Die Route verbindet natürliche Seen und kurze Kanäle, die ab dem 18. Jahrhundert gebaut wurden. So kann man mehr als hundert Kilometer auf dem Wasser zurücklegen.
Früher hatte der Weg wirtschaftliche und verkehrstechnische Bedeutung. Heute verbindet man ihn vor allem mit Segeln, Hausbooten und einer gemächlichen Erkundung der Region.
Bereits im 19. Jahrhundert fuhr der Dampfer „Masovia" auf den Seen und verband unter anderem Ryn, Mikołajki und Pisz.
Das zeigt, dass Wasserkommunikation hier lange vor dem Massentourismus funktionierte.
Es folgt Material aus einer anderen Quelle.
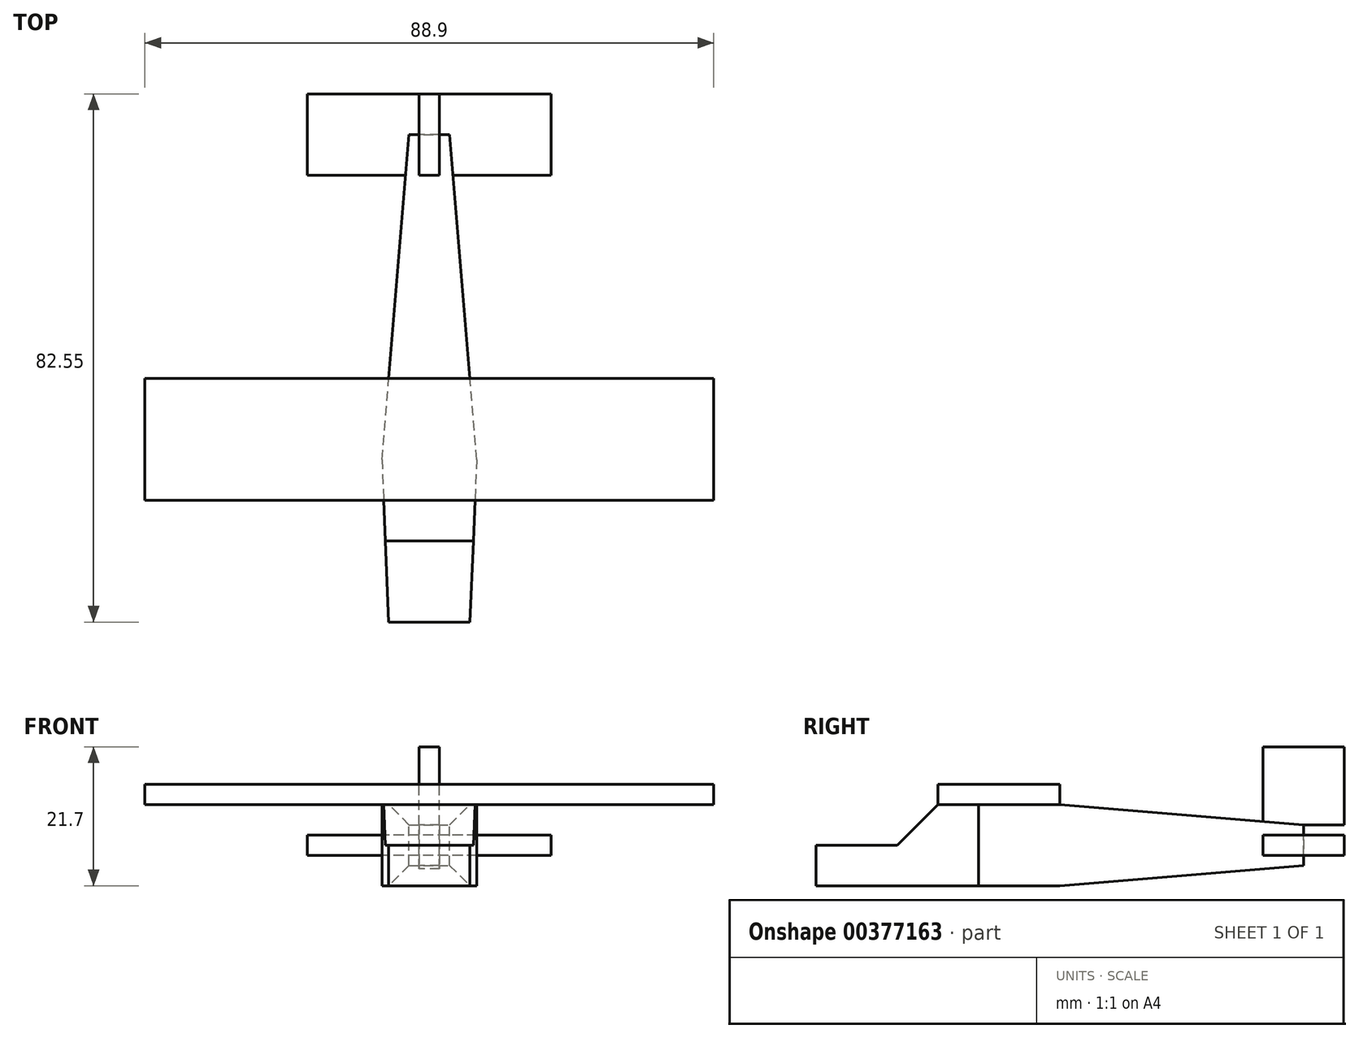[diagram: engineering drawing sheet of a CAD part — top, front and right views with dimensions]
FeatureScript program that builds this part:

Die Seen waren Teil des alltäglichen Lebens der Region.
Heute gleicht das gesamte System ein wenig einem lebendigen Museum. Die Infrastruktur funktioniert noch, aber ihre Rolle hat sich von einer Arbeitsroute zu einer Freizeitroute gewandelt.
Eine Fahrt zwischen den Seen ist zugleich eine Reise durch die Geschichte und durch eine eiszeitliche Landschaft. Das Wasser führt hier durch die verschiedenen Epochen Masurens.
Deshalb meinen viele, dass man Masuren am besten vom Wasser aus kennenlernt.